Why not try reading the instructions why?

Who knew?

Slow

 Whoever decided that playing solitaire should be a race against time?

That's too much like work. I play solitaire to avoid work. I want to get points for doing it slow, not fast.

Is that too much to ask?

Wink, wink

"Nearly every aspect of Donald J. Trump’s life and career has been under scrutiny from the justice system over the past several years…", begins a story in the NYTimes this morning (for the record, it's here) referring to what must be one of the most convenient coincidences of all time.

The story goes on to describe a New York court's finding that The Donald's guilty of fraudulent business practices. 

Personally, I don't care if he cheated his bank — that's the bank's problem, not mine — I care that he cheated me.

And thee. And us all.

9.25.2023

The (only) good news for the Chicago Bears…

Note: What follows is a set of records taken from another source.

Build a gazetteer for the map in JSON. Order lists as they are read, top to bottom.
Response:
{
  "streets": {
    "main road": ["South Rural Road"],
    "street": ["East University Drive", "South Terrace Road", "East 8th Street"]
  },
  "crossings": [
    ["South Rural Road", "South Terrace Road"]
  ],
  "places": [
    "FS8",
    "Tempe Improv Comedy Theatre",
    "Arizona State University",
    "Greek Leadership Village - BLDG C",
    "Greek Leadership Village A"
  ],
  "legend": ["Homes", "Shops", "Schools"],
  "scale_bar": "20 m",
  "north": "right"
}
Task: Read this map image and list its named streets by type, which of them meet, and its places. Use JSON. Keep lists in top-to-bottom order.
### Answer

…is that Taylor Swift was a prominent spectator at the game in Kansas City yesterday so a lot of people probably didn't even notice the Bears were there.

Or weren't.

Dropping off, going on

NASA's OSIRIS-REx mission: Asteroid sample lands on Earth

Back in September 2016, the federal space agency launched the OSIRIS-REx spacecraft on a daring mission to snare a batch of rocks from the asteroid Bennu, located about 200 million miles away.…
The rocks were delivered to a desert in Utah yesterday (Sunday). The spacecraft is off again, on new mission already, to visit another asteroid.

It's not grammar, it's logic

The Supreme Court will hear a case with a lot of ‘buts’ & ‘ifs’ over the meaning of ‘and’

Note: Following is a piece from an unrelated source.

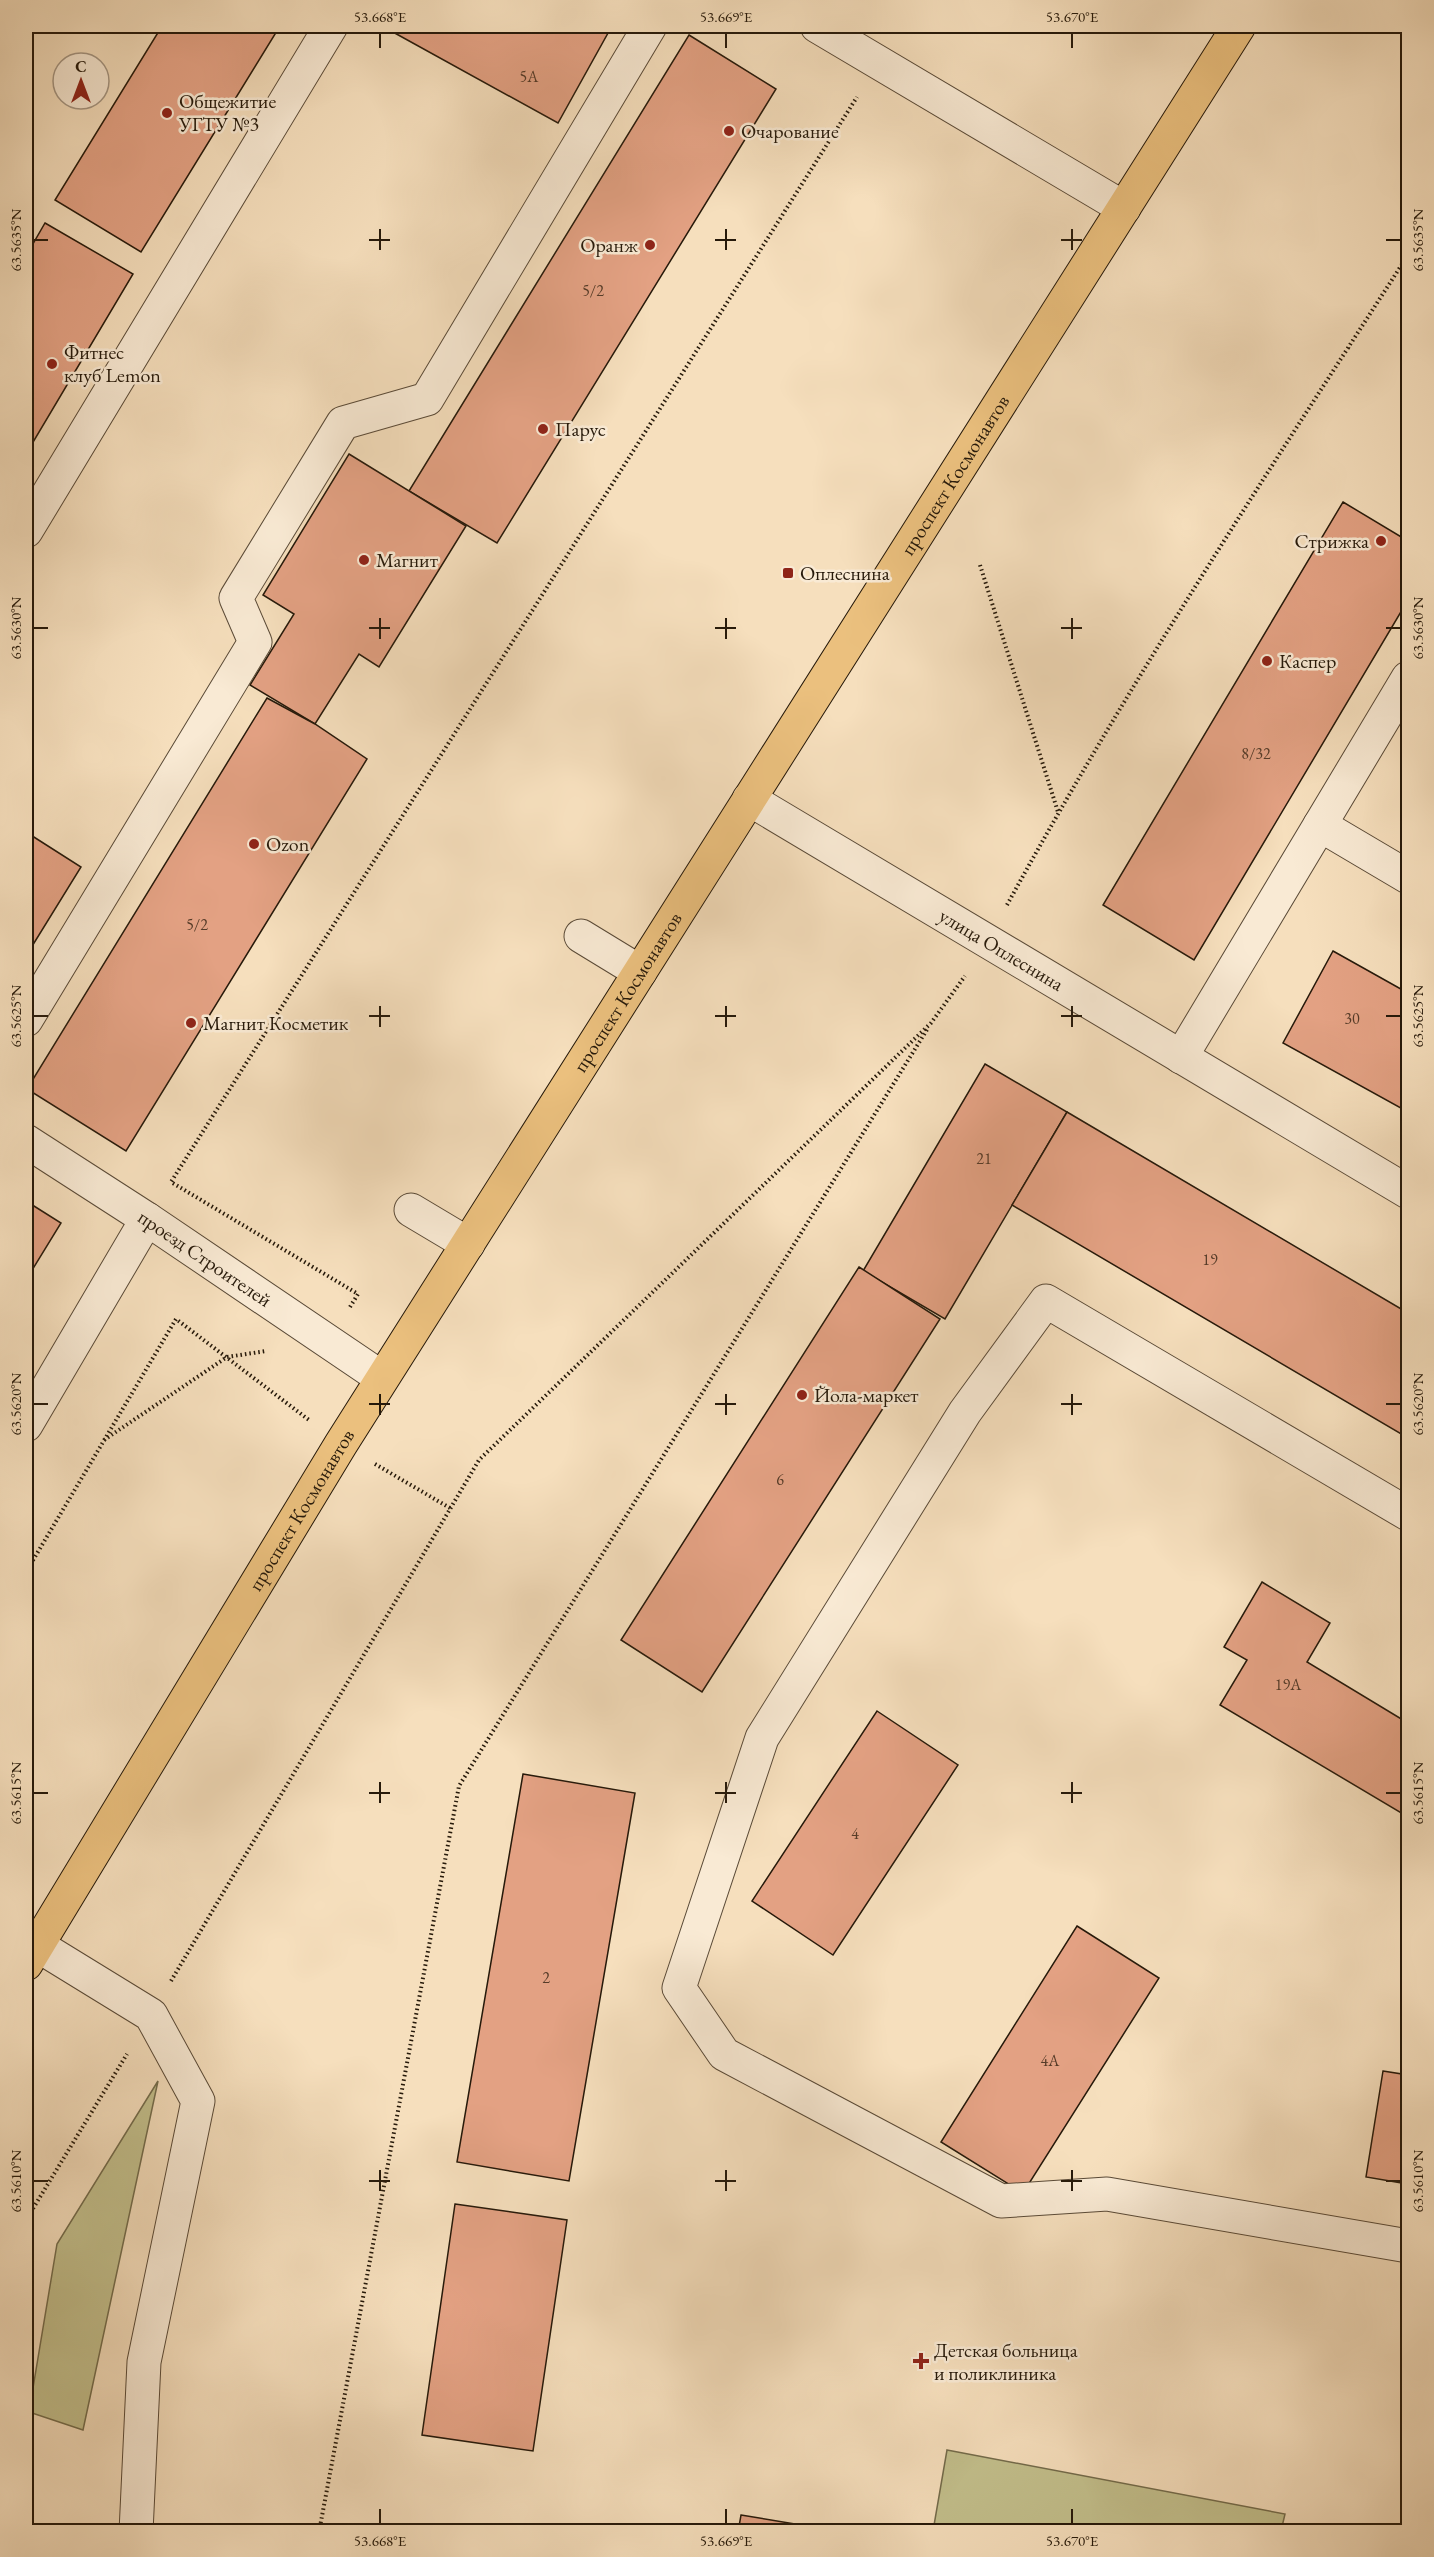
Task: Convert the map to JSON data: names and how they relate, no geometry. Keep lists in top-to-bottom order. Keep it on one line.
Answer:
{"streets":{"main road":["проспект Космонавтов"],"street":["улица Оплеснина","проезд Строителей"]},"crossings":[["проспект Космонавтов","улица Оплеснина"],["проспект Космонавтов","проезд Строителей"]],"places":{"other":["Общежитие УГТУ №3","Очарование","Оранж","Фитнес клуб Lemon","Парус","Стрижка","Магнит","Каспер","Ozon","Магнит Косметик","Йола-маркет"],"transit":["Оплеснина"],"health":["Детская больница и поликлиника"]},"house_numbers":["5А","5/2","8/32","5/2","30","21","19","6","19А","4","2","4А"],"north":"top","coordinates":["53.668°E","53.669°E","53.670°E","63.5635°N","63.5630°N","63.5625°N","63.5620°N","63.5615°N","63.5610°N"]}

Federal courts across the country disagree about whether the word, as it is used in a bipartisan 2018 criminal justice overhaul, indeed means “and” or whether it means “or.” Even an appellate panel that upheld a longer sentence called the structure of the provision “perplexing.”

 It's also why we probably don't want Congress writing laws about computers just yet. (Or maybe about anything, come to think about it.)

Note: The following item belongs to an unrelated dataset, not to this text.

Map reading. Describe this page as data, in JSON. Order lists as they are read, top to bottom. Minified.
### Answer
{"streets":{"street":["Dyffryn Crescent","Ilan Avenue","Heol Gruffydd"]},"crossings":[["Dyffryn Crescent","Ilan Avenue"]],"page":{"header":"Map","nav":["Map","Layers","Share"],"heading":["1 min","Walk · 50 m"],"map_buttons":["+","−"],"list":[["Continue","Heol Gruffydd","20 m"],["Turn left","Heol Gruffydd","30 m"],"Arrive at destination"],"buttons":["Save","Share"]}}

Everybody who's ever written a database query for a mail merge should know this:

If I say I want to mail a letter to all the people who live in Easthampton and Westhampton what I mean is or, because nobody lives in both towns, which would be and. But I would get away with saying and because you would know what I mean.

Unless you're a lawyer. Or, it would seem, a Congresscritter. We will see what the learned Supremes have to say.